Als ich am 1. April meine Absicht verkündete, die Arbeitsgemeinschaft der Transmuslimas in der AfD zu gründen, riefen mich Jugendfreunde an und wollten mir - bis ich sie auf das Datum hinwies - allen Ernstes ausreden, in die AfD einzutreten.

Was war Ihre Intention, wie hat sie sich geändert?

Nach Corona war die Welt auf absurde Art furchtbar ernst geworden. Ich wollte mich bewegen, um meine Fesseln zu spüren, mich in dieser neuen Welt orientieren. Dabei hatte ich nicht die politische Intention eines Zehn-Punkte-Planes. Es waren eher Fragen eines lesenden Arbeiters, Fragen in meinem Kopf, auf die ich keine Antwort fand. Die Antworten habe ich dann in der Wirklichkeit gefunden.

Was haben sie also erreicht?

Bijan Tavassoli: Ich habe der Linkspartei schweren Schaden zugefügt, das meinen jedenfalls einige Funktionäre, die ein Parteiausschlussverfahren gegen mich beantragt haben.
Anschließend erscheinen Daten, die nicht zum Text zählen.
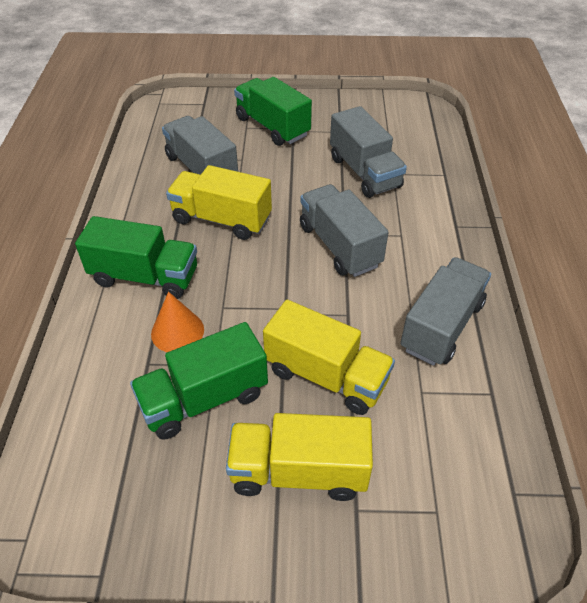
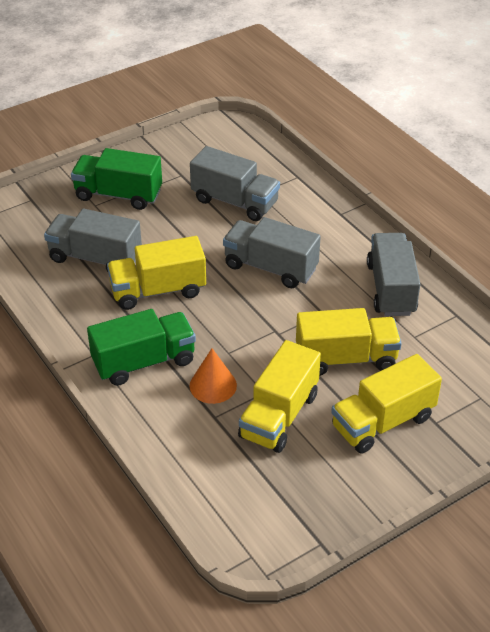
camera: 35 degrees left, 5 degrees down
(204, 398) = (279, 416): green truck -> yellow truck

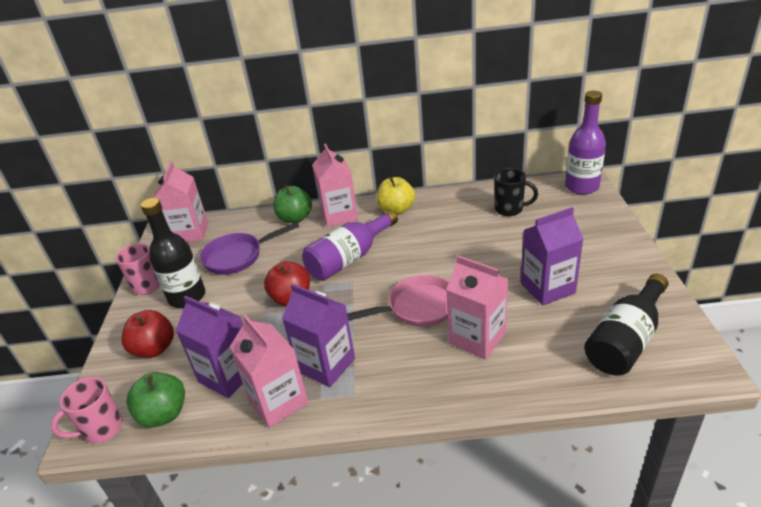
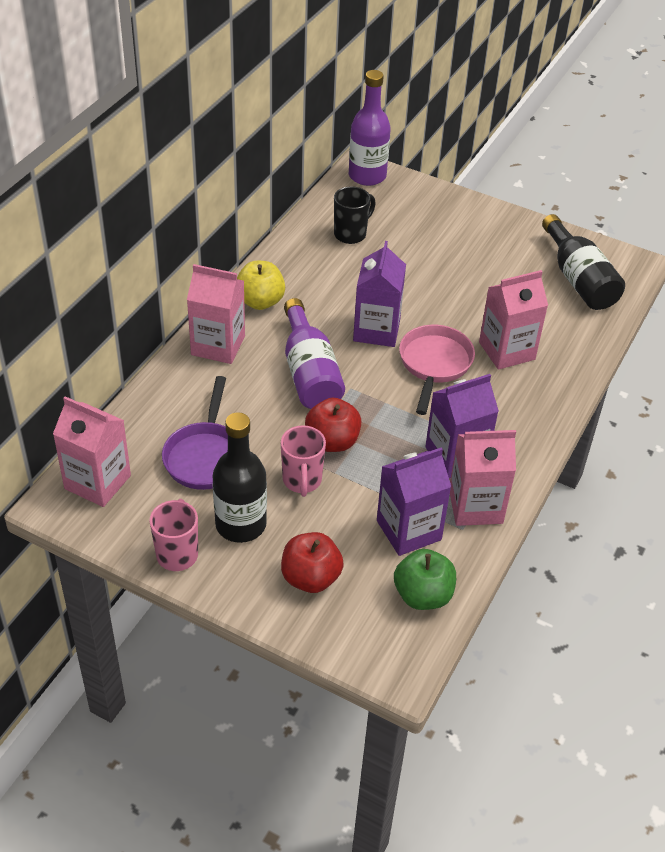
camera: 65 degrees left, 10 degrees up
(102, 429) = (404, 651): pink mug -> pink mug (302, 481)
(295, 218) = (180, 381): green apple -> none
(547, 288) = (484, 279): purple carton -> purple carton (376, 330)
Die Bundesschiedskommission sah das anders.

Nein, tatsächlich habe ich viel darüber gelernt, was Geschlechterrollen heute noch für eine realitätsprägende Kraft haben. Vormalige Gewissheiten haben sich für mich und für Menschen, die meine Performance kritisch begleitet haben, in Luft aufgelöst. Auf viele Fragen habe ich keine Antworten, neue Fragen sind dazugekommen.

Zumindest habe ich aber auf allen Seiten des politischen Spektrums eine lebhafte Diskussion angestoßen und so etwas kann doch vitalisierend auf eine demokratische Gesellschaft wirken.